Perspective

 

 

hannahzermatt

For wisdom is more precious than rubies, and nothing you desire can compare with her”.  Proverbs 8:11

One of my favorite stories comes from a supposed naval encounter of a battleship at sea in the time before GPS and other technology provided instant navigation information.  As the story goes, the event takes place in poor weather, and the officer on deck of the ship sees a light, and believing they are on a collision course with another ship, sends the following message:  “Please divert your course 15 degrees to the North to avoid a collision.”

The reply:  “We recommend that YOU change YOUR course fifteen degrees south to avoid a collision.”  The ship responded:  “This is the Captain in the United States Navy.  I say again, Divert your course.    The response:  “No, I suggest you divert YOUR course 15 degrees south.”

Finally, the captain, having lost patience sends this message:  “THIS IS THE CAPTAIN OF A BATTLESHIP IN THE UNITED STATES NAVY ONE OF THE LARGEST SHIPS IN THE ATLANTIC FLEET.  I DEMAND YOU CHANGE YOUR COURSE 15 DEGREES NORTH.  THAT’S ONE-FIVE DEGREES SOUTH OR MEASURES WILL BE TAKEN TO ENSURE OUR SAFETY.”

The response:  “Sir, this is Seaman First Class of the Coast Guard.  This is a lighthouse.

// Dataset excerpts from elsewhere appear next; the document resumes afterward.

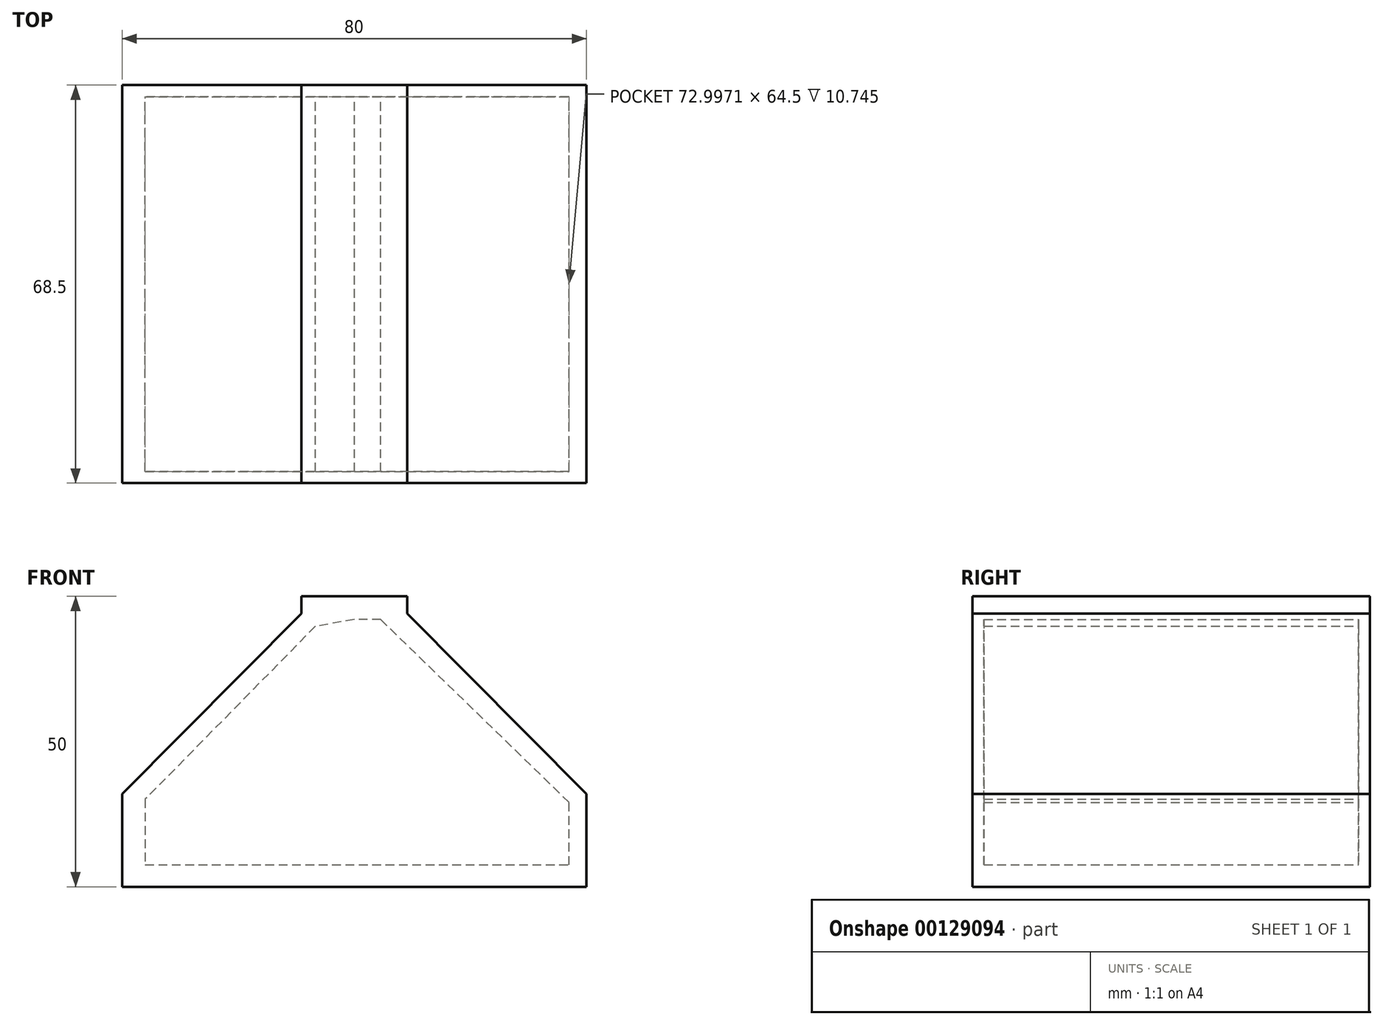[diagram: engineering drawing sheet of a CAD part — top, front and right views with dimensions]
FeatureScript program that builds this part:
annotation { "Feature Type Name" : "Feature", "Feature Type Description" : "" }
export const myFeature = defineFeature(function(context is Context, id is Id, definition is map)
    precondition{}
    {
        {
            var Q0;
            Q0=qCreatedBy(makeId("Front.planeOp"),FACE);
            var sketch = newSketch(context, id + "F0", { "sketchPlane" : qUnion([Q0])});
            skLineSegment(sketch, "E0", {"start": v(0, 50) * mm, "end": v(9.14, 50) * mm});
            skLineSegment(sketch, "E1", {"start": v(9.14, 50) * mm, "end": v(9.14, 47) * mm});
            skLineSegment(sketch, "E2", {"start": v(9.14, 47) * mm, "end": v(40, 16) * mm});
            skLineSegment(sketch, "E3", {"start": v(40, 16) * mm, "end": v(40, 0) * mm});
            skLineSegment(sketch, "E4", {"start": v(40, 0) * mm, "end": v(0, 0) * mm});
            skLineSegment(sketch, "E5.MirrorCS", {"start": v(0, 50) * mm, "end": v(-9.14, 50) * mm});
            skLineSegment(sketch, "E6.MirrorCS", {"start": v(-9.14, 47) * mm, "end": v(-40, 16) * mm});
            skLineSegment(sketch, "E7.MirrorCS", {"start": v(-40, 16) * mm, "end": v(-40, 0) * mm});
            skLineSegment(sketch, "E8.MirrorCS", {"start": v(-40, 0) * mm, "end": v(0, 0) * mm});
            skLineSegment(sketch, "E9.MirrorCS", {"start": v(-9.14, 50) * mm, "end": v(-9.14, 47) * mm});
            skLineSegment(sketch, "E10", {"start": v(0, 46) * mm, "end": v(4.57, 46) * mm});
            skPoint(sketch, "E10.endSnap0", {"position": v(4.57, 50) * mm});
            skLineSegment(sketch, "E11", {"start": v(4.57, 46) * mm, "end": v(36.99, 14.51) * mm});
            skLineSegment(sketch, "E12", {"start": v(36.99, 14.51) * mm, "end": v(36.99, 3.77) * mm});
            skLineSegment(sketch, "E13", {"start": v(36.99, 3.77) * mm, "end": v(-36.01, 3.77) * mm});
            skLineSegment(sketch, "E14", {"start": v(-36.01, 3.77) * mm, "end": v(-36.01, 15.06) * mm});
            skLineSegment(sketch, "E15", {"start": v(-36.01, 15.06) * mm, "end": v(-6.7, 44.84) * mm});
            skLineSegment(sketch, "E16", {"start": v(-6.7, 44.84) * mm, "end": v(0, 46) * mm});
            skSolve(sketch);
        }
        {
            var Q0;
            Q0 = qSketchRegion(id + "F0", true);
            extrude(context, id + "F1", {"entities" : qUnion([Q0]), "depth" : 66.5 * mm});
        }
        {
            var Q0;
            Q0=makeQuery(id+"F1.opExtrude","CAP_FACE",FACE,{"disambiguationData":[OSD([sQuery(id+"F0.wireOp",EDGE,"E0"),sQuery(id+"F0.wireOp",EDGE,"E1"),sQuery(id+"F0.wireOp",EDGE,"E2"),sQuery(id+"F0.wireOp",EDGE,"E3"),sQuery(id+"F0.wireOp",EDGE,"E4"),sQuery(id+"F0.wireOp",EDGE,"E5.MirrorCS"),sQuery(id+"F0.wireOp",EDGE,"E6.MirrorCS"),sQuery(id+"F0.wireOp",EDGE,"E7.MirrorCS"),sQuery(id+"F0.wireOp",EDGE,"E8.MirrorCS"),sQuery(id+"F0.wireOp",EDGE,"E9.MirrorCS"),sQuery(id+"F0.wireOp",EDGE,"E10"),sQuery(id+"F0.wireOp",EDGE,"E11"),sQuery(id+"F0.wireOp",EDGE,"E12"),sQuery(id+"F0.wireOp",EDGE,"E13"),sQuery(id+"F0.wireOp",EDGE,"E14"),sQuery(id+"F0.wireOp",EDGE,"E15"),sQuery(id+"F0.wireOp",EDGE,"E16")])],"isStart":false});
            var sketch = newSketch(context, id + "F2", { "sketchPlane" : qUnion([Q0])});
            skLineSegment(sketch, "E17", {"start": v(-9.14, 50) * mm, "end": v(9.14, 50) * mm});
            skLineSegment(sketch, "E18", {"start": v(9.14, 50) * mm, "end": v(9.14, 47) * mm});
            skLineSegment(sketch, "E19", {"start": v(9.14, 47) * mm, "end": v(40, 16) * mm});
            skLineSegment(sketch, "E20", {"start": v(40, 16) * mm, "end": v(40, 0) * mm});
            skLineSegment(sketch, "E21", {"start": v(40, 0) * mm, "end": v(-40, 0) * mm});
            skLineSegment(sketch, "E22", {"start": v(-40, 0) * mm, "end": v(-40, 16) * mm});
            skLineSegment(sketch, "E23", {"start": v(-40, 16) * mm, "end": v(-9.14, 47) * mm});
            skLineSegment(sketch, "E24", {"start": v(-9.14, 47) * mm, "end": v(-9.14, 50) * mm});
            skSolve(sketch);
        }
        {
            var Q0;
            Q0 = qSketchRegion(id + "F2", true);
            extrude(context, id + "F3", {"entities" : qUnion([Q0]), "operationType" : NewBodyOperationType.ADD, "depth" : 2 * mm});
        }
        {
            var Q0;
            Q0=makeQuery(id+"F1.opExtrude","CAP_FACE",FACE,{"disambiguationData":[OSD([sQuery(id+"F0.wireOp",EDGE,"E0"),sQuery(id+"F0.wireOp",EDGE,"E1"),sQuery(id+"F0.wireOp",EDGE,"E2"),sQuery(id+"F0.wireOp",EDGE,"E3"),sQuery(id+"F0.wireOp",EDGE,"E4"),sQuery(id+"F0.wireOp",EDGE,"E5.MirrorCS"),sQuery(id+"F0.wireOp",EDGE,"E6.MirrorCS"),sQuery(id+"F0.wireOp",EDGE,"E7.MirrorCS"),sQuery(id+"F0.wireOp",EDGE,"E8.MirrorCS"),sQuery(id+"F0.wireOp",EDGE,"E9.MirrorCS"),sQuery(id+"F0.wireOp",EDGE,"E10"),sQuery(id+"F0.wireOp",EDGE,"E11"),sQuery(id+"F0.wireOp",EDGE,"E12"),sQuery(id+"F0.wireOp",EDGE,"E13"),sQuery(id+"F0.wireOp",EDGE,"E14"),sQuery(id+"F0.wireOp",EDGE,"E15"),sQuery(id+"F0.wireOp",EDGE,"E16")])],"isStart":true});
            var sketch = newSketch(context, id + "F4", { "sketchPlane" : qUnion([Q0])});
            skLineSegment(sketch, "E25", {"start": v(-9.14, 50) * mm, "end": v(9.14, 50) * mm});
            skLineSegment(sketch, "E26", {"start": v(9.14, 50) * mm, "end": v(9.14, 47) * mm});
            skLineSegment(sketch, "E27", {"start": v(9.14, 47) * mm, "end": v(40, 16) * mm});
            skLineSegment(sketch, "E28", {"start": v(40, 16) * mm, "end": v(40, 0) * mm});
            skLineSegment(sketch, "E29", {"start": v(40, 0) * mm, "end": v(-40, 0) * mm});
            skLineSegment(sketch, "E30", {"start": v(-40, 0) * mm, "end": v(-40, 16) * mm});
            skLineSegment(sketch, "E31", {"start": v(-40, 16) * mm, "end": v(-9.14, 47) * mm});
            skLineSegment(sketch, "E32", {"start": v(-9.14, 47) * mm, "end": v(-9.14, 50) * mm});
            skSolve(sketch);
        }
        {
            var Q0;
            Q0 = qSketchRegion(id + "F4", true);
            extrude(context, id + "F5", {"entities" : qUnion([Q0]), "operationType" : NewBodyOperationType.ADD, "oppositeDirection" : true, "depth" : 2 * mm});
        }
    });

It’s your call.”

I’m not sure about you, but I can identify with the Captain. The Captain thought he knew all the facts.  He had the experience to know that his ship was on a collision course with what he thought was another ship, and most likely a smaller ship than his.  He thought he knew everything based on his training and experience.  But he was wrong because he didn’t consider that his assumptions were wrong:  lighthouses don’t change course, but ships do.

I used to think I “knew” it all, too.  I put it this way:  When I was 20, I thought I knew everything.  When I turned 30, I KNEW I knew everything.  When I turned 40, I realized that I wasn’t too bright at 20 or 30. Now that I am in my 70’s, I know that I wasn’t such a bright bulb in my 40’s, and that the confidence of my knowledge when I was younger was not the same as wisdom which comes from experience.

The perspective of youth is based on knowledge, not experience. The first time I actually mentored a young man, I told him two things in our very first time together:  1) It’s what you don’t know that can hurt you, and 2) It’s a lot easier to learn from the experience (and mistakes) of others, and I’ve made 100’s of mistakes so I have a lot to tell you. He asked if I would illustrate the first statement, which actually surprised me, so I came up with this illustration:  “As a task, I want you to go capture a cat.  Not complicated.  So, you go out to accomplish that, and return later in the day to tell me that I didn’t tell you that the cat was actually a lion, not a small house cat.  That’s what you didn’t know, and had you known that, you would have done things differently.”    Over the years, this young man ended up working for me, and I would smile when he would stop by my office after being surprised by something new and saying “I wish I had known that.”

The millennial generation is desperate for mature people to come besides them and provide them the wisdom that comes from experience.  What some people worry about in being a mentor is not having the answers.  A mentor doesn’t have to have all the answers; their role is to provide a different perspective which, by asking questions such as “Have you considered a different option?”, will aid the protégé see things from a different vantage point.

My challenge is for those who have a lot of life experiences (that’s a graceful way of saying you have reached some maturity), to invest in the next generation by spending time with them and helping guide them.  You don’t have to have answers – in fact, a good mentor generally just asks questions to challenge the thinking of the mentee. You might be an aunt, uncle or just a friend, but some 80% of today’s millennials are looking for you to be their sounding board.  You can fill that role in someone’s life.  It will be one of the most rewarding things you have ever done.

Bill Mann

(The picture above is of my granddaughter (Hannah) in Zermatt, Switzerland this past summer.)